When Prime Minister Benjamin Netanyahu and members of his cabinet decided to pass a law that would officially designate Israel a Jewish state, a great outcry arose that doing any such thing would impair the secular nature of its democratic government and imperil the status of Arabs. Israel is, in fact, a country meant to be respected and regarded as a Jewish state. It extends equality to non-Jews as citizens, as lawmakers, as justices and on occasion cabinet members.
To deny Israel the right to formally designate itself a Jewish state is an absurdity. Would any Arab country agree to removing the formal designation of its identity as an Arab state? Why should Israel defy reality? A recent change in election law requiring that parties be capable of receiving 3.25% of the vote over the former 2%, led to Arab parties coalescing under an umbrella Joint List. That Joint list embraces Palestinian nationalists, communists, socialists, feminists, Islamists, and far-left Israelis.
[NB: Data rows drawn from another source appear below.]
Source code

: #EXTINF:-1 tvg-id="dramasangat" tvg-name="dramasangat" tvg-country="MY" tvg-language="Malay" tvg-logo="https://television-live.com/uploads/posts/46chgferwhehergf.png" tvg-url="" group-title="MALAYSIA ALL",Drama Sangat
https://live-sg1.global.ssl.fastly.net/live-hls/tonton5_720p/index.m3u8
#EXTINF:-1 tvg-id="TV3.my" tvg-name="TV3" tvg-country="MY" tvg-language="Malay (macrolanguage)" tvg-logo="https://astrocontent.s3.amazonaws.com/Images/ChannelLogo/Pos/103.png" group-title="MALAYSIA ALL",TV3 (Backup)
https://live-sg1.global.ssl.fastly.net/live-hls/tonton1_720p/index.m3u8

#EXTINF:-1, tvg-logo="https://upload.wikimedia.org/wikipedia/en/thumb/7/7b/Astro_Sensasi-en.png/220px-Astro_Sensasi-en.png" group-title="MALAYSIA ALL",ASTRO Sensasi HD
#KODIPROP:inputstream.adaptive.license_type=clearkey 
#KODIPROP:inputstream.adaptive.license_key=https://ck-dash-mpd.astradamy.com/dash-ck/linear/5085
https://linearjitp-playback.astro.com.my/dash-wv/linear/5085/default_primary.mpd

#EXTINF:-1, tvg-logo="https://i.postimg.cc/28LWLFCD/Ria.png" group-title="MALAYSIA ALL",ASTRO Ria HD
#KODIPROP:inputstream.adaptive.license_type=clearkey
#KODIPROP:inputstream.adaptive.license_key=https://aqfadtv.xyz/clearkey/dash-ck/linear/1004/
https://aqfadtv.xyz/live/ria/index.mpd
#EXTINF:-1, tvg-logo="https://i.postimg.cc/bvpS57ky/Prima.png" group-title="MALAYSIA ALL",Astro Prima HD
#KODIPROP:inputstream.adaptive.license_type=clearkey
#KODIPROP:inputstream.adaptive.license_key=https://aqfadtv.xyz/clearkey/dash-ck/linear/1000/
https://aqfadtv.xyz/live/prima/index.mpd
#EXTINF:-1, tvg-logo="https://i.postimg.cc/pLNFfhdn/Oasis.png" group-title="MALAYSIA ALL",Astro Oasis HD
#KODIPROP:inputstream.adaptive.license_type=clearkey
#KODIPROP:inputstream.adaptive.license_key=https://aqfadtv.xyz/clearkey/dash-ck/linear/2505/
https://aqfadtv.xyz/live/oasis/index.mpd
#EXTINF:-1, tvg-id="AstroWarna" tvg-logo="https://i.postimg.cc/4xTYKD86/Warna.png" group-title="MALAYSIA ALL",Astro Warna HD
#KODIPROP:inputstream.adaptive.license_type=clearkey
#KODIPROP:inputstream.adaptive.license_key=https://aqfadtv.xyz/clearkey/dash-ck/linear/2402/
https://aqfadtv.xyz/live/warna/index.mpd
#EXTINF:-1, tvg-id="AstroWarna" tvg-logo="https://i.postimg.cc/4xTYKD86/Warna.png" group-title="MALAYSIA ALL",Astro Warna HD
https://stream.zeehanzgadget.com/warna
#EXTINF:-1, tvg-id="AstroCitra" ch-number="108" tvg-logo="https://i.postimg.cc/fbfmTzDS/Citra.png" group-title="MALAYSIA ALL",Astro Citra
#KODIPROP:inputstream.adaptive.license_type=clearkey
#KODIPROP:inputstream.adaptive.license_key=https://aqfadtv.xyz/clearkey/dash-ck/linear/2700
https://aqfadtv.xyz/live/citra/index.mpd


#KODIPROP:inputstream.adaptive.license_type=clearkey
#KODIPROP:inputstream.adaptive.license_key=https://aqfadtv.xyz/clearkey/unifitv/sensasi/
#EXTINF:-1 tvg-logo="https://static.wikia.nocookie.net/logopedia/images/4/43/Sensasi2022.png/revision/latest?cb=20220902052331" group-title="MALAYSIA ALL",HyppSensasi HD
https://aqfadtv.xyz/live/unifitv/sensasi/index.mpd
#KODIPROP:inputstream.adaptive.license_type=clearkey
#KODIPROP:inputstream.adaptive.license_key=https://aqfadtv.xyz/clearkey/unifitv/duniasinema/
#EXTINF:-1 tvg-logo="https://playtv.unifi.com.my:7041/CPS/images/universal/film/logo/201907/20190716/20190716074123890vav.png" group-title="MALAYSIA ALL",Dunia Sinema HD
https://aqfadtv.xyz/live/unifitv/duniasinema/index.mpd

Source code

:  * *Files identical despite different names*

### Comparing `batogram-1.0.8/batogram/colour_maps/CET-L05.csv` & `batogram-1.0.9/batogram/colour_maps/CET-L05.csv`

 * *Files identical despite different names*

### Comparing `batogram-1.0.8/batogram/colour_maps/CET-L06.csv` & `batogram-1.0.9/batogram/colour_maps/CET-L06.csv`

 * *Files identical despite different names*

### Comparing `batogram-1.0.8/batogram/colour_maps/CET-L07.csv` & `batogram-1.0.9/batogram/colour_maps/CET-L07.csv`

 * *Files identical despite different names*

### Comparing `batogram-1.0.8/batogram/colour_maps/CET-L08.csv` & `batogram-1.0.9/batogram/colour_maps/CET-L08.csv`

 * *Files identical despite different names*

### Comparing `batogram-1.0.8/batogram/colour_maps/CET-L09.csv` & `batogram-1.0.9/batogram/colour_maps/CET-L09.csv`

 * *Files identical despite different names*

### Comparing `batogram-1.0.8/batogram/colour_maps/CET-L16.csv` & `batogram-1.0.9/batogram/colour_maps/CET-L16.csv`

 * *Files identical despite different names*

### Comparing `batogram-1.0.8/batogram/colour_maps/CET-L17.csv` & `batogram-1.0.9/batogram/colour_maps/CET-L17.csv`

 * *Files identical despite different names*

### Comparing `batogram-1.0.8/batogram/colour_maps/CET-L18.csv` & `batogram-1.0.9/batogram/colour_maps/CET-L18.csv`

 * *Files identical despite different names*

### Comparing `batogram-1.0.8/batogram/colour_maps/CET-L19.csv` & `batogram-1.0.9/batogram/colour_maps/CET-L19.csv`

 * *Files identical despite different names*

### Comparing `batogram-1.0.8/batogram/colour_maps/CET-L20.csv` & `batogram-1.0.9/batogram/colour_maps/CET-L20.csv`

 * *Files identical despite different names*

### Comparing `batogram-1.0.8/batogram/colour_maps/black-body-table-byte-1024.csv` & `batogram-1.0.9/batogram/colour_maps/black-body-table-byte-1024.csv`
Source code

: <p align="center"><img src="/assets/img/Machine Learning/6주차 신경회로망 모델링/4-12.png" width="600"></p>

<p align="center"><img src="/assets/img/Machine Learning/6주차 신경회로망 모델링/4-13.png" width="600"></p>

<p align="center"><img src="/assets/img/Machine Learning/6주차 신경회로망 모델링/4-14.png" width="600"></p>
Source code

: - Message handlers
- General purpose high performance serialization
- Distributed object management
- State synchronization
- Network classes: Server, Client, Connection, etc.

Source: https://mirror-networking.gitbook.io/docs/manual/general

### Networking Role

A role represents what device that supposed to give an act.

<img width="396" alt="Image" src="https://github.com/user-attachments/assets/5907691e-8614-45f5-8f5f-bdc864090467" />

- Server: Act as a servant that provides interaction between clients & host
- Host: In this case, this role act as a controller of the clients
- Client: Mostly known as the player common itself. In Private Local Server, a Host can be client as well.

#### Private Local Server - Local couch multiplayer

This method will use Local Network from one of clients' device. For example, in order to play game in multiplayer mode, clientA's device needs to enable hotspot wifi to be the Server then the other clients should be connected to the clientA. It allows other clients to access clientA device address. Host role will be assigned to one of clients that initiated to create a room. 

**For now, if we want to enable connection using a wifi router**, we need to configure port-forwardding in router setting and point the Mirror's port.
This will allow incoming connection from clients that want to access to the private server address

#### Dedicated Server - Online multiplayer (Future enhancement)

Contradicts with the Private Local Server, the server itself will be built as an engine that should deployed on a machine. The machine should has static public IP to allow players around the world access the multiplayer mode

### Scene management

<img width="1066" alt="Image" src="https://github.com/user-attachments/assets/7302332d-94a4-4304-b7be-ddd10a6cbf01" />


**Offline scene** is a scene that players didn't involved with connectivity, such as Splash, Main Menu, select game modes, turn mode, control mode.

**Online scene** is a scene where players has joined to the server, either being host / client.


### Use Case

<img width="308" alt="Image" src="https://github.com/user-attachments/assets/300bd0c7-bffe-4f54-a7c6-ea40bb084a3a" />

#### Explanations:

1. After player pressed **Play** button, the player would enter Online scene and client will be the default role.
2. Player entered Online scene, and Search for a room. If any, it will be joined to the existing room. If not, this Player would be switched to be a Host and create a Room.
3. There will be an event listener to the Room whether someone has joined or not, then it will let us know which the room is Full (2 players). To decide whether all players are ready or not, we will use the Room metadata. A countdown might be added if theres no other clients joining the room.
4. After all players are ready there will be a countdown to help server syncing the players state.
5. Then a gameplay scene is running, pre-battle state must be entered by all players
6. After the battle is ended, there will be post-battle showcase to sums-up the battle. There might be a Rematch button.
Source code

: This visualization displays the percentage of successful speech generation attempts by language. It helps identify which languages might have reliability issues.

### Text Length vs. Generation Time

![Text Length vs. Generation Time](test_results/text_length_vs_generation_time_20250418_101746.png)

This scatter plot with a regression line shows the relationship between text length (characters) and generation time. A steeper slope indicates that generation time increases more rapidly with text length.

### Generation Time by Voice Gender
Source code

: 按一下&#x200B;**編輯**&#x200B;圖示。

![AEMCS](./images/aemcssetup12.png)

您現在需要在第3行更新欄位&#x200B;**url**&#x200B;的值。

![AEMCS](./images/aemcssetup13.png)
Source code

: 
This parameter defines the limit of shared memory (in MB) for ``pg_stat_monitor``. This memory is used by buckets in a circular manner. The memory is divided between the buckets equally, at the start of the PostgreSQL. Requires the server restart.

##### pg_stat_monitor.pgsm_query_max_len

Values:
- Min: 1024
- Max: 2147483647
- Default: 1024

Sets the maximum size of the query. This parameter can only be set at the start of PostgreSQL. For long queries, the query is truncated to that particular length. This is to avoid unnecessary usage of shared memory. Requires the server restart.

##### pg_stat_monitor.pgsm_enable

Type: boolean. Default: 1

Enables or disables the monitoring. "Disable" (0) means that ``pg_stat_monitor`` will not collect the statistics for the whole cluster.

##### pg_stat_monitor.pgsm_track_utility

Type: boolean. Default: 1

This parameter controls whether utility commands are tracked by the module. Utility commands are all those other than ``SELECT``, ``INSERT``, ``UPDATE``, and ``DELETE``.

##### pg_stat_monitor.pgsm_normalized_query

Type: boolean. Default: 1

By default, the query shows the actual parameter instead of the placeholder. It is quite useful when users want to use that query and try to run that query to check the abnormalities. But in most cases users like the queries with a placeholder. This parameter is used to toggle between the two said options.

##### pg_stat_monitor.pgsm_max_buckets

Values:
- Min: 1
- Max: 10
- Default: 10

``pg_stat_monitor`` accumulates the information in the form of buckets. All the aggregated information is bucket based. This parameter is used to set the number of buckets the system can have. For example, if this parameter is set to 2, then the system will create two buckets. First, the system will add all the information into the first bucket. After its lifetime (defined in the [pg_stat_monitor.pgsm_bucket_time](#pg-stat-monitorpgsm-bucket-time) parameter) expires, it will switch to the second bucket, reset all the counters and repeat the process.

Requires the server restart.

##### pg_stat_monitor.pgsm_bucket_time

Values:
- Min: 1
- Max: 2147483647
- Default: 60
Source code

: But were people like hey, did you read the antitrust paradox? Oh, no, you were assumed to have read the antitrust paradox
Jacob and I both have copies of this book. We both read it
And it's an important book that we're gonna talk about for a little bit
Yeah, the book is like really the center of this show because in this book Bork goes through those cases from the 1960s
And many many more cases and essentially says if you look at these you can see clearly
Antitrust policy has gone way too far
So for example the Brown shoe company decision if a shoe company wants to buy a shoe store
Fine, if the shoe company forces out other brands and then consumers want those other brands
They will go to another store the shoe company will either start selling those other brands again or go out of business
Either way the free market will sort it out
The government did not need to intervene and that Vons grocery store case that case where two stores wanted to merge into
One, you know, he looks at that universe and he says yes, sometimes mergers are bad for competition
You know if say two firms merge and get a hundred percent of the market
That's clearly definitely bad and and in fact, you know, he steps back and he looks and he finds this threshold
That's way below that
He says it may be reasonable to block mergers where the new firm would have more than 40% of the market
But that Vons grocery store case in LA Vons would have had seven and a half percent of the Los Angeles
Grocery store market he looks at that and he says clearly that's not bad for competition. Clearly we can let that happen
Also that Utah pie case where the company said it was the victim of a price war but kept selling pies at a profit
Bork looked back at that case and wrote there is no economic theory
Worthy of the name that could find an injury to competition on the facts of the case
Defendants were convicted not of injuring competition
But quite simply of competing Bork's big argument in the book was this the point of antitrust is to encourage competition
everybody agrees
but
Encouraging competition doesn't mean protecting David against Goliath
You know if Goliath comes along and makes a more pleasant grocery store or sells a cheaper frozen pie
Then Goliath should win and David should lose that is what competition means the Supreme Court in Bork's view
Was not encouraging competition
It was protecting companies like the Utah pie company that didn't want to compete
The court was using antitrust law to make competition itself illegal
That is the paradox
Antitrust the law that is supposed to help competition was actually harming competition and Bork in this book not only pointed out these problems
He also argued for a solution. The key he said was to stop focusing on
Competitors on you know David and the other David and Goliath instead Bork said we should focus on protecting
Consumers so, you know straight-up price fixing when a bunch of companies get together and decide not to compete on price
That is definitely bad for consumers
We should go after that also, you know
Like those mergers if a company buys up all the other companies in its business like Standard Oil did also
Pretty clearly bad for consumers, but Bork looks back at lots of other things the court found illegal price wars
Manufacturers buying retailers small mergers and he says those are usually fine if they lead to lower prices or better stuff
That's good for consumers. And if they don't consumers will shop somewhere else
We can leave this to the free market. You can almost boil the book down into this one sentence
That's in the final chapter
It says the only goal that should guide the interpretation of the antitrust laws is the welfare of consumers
The coalition now looks set to assemble unto itself sufficient votes from the Palestinian-Israeli population to give it more political clout in the national assembly, the Knesset. One of their goals would be to enact legislation making Nakba Day an official day of commemoration of the 'displacement' of Palestinians resulting from the founding of Israel. Nakba Day is a Palestinian commemoration of what is to them a tragedy.
What kind of moral sense would it make for a Jewish state founded through the auspices of the United Nations seeing the utility and justice in dividing the land left over from Jordan's founding through Partition between Jews and Arabs, to mourn alongside the 20 percent of non-Jews at the founding of the State of Israel? As a Jewish state, the founding of Israel is a logical emotional matter of celebration at the long-lost recovery of their heritage.
Those Israeli Palestinians who view the founding of the State of Israel which they insist in retaining citizenship within, yet see the need to grieve its founding, more than adequately display the kind of alienation from the country that marks them as unfit to be granted citizenship and an equal place in the one society of the Middle East where that equality is freely granted them.